Além do livro, o filme contou também com objetos históricos e gravações em vídeo, mas a ideia não era ser apenas realista como também ter uma visão fictícia da realidade, o que o torna único. Nos papéis principais temos Christofer Lambert, Michalina Olzanska, Philippe Reinhart, Mariya Kozhevnikova, entre outros. Há muitos filmes que abordam a temática da guerra, mas Sobibor quis ser único ao falar sobre a vida de pessoas nos campos de extermínio e foi tão bem sucedido que é o representante da Rússia ao Oscar 2019 como Melhor Filme.


Sobibor foi um campo russo de extermínio durante a Segunda Guerra Mundial, que ficava situado no sudoeste da Polônia, e no período de 1 ano e meio, entre 1942 e 1943, cerca de 250 mil judeus perderam a vida lá. O filme narra o período em que Pechersky chegou à Sobibor com alguns companheiros do campo de trabalho de Minsk. Essas pessoas tinham experiência militar e estavam dispostas a matar ou morrer para combater as atrocidades daquele local. A fotografia do filme é extremamente realista; gravado principalmente na Lituânia.

Como sabia-se que Pechersky e seus companheiros chegaram à Sobibor em 22 de setembro, seria vital filmar durante os 3 meses do outono de 2016 para ter as mesmas condições climáticas, o que foi bastante difícil devido às chuvas e ventos. Graças a um trabalho minucioso de pesquisa, foi possível criar uma base valiosa de informações sobre plantas e layouts do local. Cada detalhe foi pensado e pesquisado para criar no espectador a real sensação de estar vendo cenas de um passado trágico.

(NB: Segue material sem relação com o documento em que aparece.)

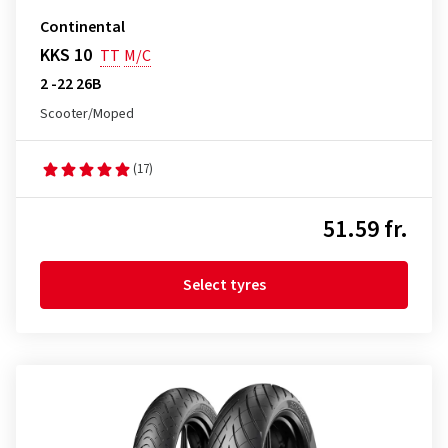
Continental
KKS 10
TT
M/C
2 -22 26B
Scooter/Moped
(17)
51.59 fr.
Select tyres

O diretor de fotografia Ramunas Greicius, ganhador de vários prêmios, foi convidado para o projeto. Até mil atores participaram das cenas de multidão e as cenas finais em câmera lenta nos transportam, fazendo com que nos sintamos parte da ação. Com personagens de diversas origens e idiomas, o espectador consegue vivenciar a dificuldade que Pechersky enfrentou para unir seu pequeno exército e fazer-se entender. Ele precisava transmitir confiança, carisma e determinação a fim de levar o plano a cabo. Situações limite, a vida por um fio, a rotina a beira da morte em um inferno... o filme pulsa como um coração desesperado e nos leva junto; respiração ofegante enfrentando os horrores da guerra juntamente com os personagens.

Christopher Lambert tem o difícil papel do comandante do campo e consegue mostrar o lado daquele que exterminava as pessoas em uma ótima atuação. A trilha sonora de Kuzma Bodrov, com a Orquestra Sinfônica do Estado Russo e o Coro de Câmara do Conservatório de Moscou, dá o clima dessa história que, com certeza, levará o espectador às lágrimas. Da rebelião em outubro de 1943, apenas 300 prisioneiros conseguiram fugir e se esconder na floresta. Apenas 50 sobreviveram até o fim da Segunda Guerra. Sobibor é a história que narra a força do espírito humano e sua capacidade de lutar e combater o mal ainda que esteja no limite de suas forças. Merece ser visto para que tais atrocidades não se repitam jamais.

Os heróis de Sobibor não pretendiam salvar suas vidas, lutavam pelo orgulho de toda Humanidade.